教えるという仕事をしていて、最近特に思うことがある。
与えられたテーマについて自身で一度推論を立ててみて、それをもとに小グループで討論するということをやってみた。(解はAかBかというところが考えどころだ)
「こう考えるとこういう結論になる」と、いろいろな意見を出して、どのグループも盛り上がり、グループとして一つの
解をまとめて記述するという段階になって、そのまとめかたにも苦労して、侃々諤々。
私は、極力言葉を控えて各グループを回ってみた。しかし、どこに行っても、「コレ間違ってますか?」「これはいいですか?」と引き留められる。自分たちの考えの根拠を示して、それ以外の考えを否定する証明をすればいいと言うと、「はい」と言うものの、「ではコレは正しいと思うのですが、どうですか?」などと言ってくる。
正解を欲しがる。
真面目に一生懸命やっているのだけれど、どの人もどのグループも、私に〇をもらえる「答」を欲しがるのだ。
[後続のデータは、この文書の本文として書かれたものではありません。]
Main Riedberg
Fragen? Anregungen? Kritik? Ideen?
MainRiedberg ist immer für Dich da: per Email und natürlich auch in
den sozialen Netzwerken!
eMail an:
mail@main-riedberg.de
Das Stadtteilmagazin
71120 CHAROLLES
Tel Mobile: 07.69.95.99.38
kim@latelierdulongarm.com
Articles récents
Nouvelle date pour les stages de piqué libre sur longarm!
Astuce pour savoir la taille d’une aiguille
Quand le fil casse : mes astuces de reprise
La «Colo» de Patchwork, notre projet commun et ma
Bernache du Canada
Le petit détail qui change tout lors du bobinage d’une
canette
私の出した命題は「真」「偽」をつける必要のないもので、その解に至った「考え方」をいかにきちんと整理して書けるかというところが大切だった。語彙力論理力がいまだ未熟な発展途上状態なのだから、みんな悩んでいる。でも、その迷いや悩みこそ勉強なんだよと言っているのだが……。
「でも、いい評価が欲しいじゃないですか」
と言う。
蛙鳴蝉噪おおいに結構。自由に、うんと突飛な、「えー……そう来るか!」という展開を私は期待しているから、まとまろう、まとめよう、と急ぐ相手がどうにもはがゆい。
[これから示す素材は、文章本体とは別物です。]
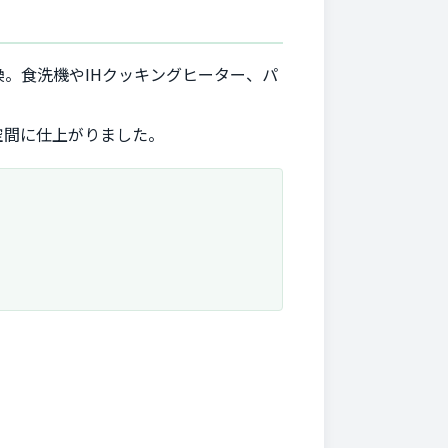
。食洗機やIHクッキングヒーター、パ
空間に仕上がりました。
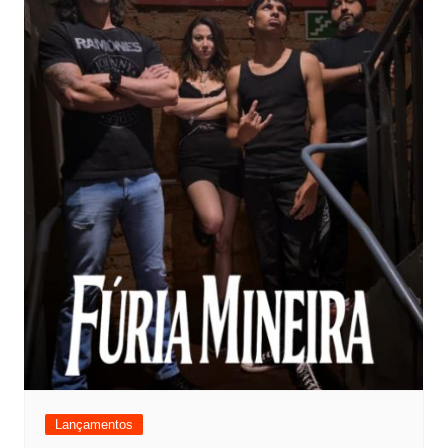
Lançamentos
正解を欲しがる、というのは最近の学生の試験勉強にも良く表れている。テストでは、まず設問を読んでから、本文の該当箇所を読み解答するのだそうだ。先生の中には、あえてそういうやり方をせよと教える人も多いのだそうだ。時間と労力の節約? 因みに、私のやり方は真逆だ。本文をしっかり読み込めば、設問の答えは当たり前に出てくる。
無駄を省くという考え方は現代の主流なのだろう。
最近こんな内容の文章を読んだ。……自分は現実の生活の中で分数の割り算を使ったことがない。それは数学上の必要な計算ではあっても、それを全国民が習得していないと社会生活に支障をきたすというものではない。それがなぜ小学校で必修なのだろうか……(この文の筆者は教えることを否定しているのではない。逆数の概念を習得してから理解させればよいと言っている。しかし、小学生に原理も分からせずただ答だけ出せばよいという教え方をするのは間違っていると、現行の学校教育に疑問を投げかけているのだ)
これを読んで、私は、ごもっともだがいかにも機能的な考え方だなと思った。小学生、そんな時分に、「数」の様々な形や変化を見てワクワクする、理屈を習得していなくても、答えが合理的に理解できなくても、もしかしたら、何か心が動くことがあるかもしれない。そういう心の動きを押し出すきっかけになるかもしれないこと、それは、不合理に見えても、必要なものではないだろうか。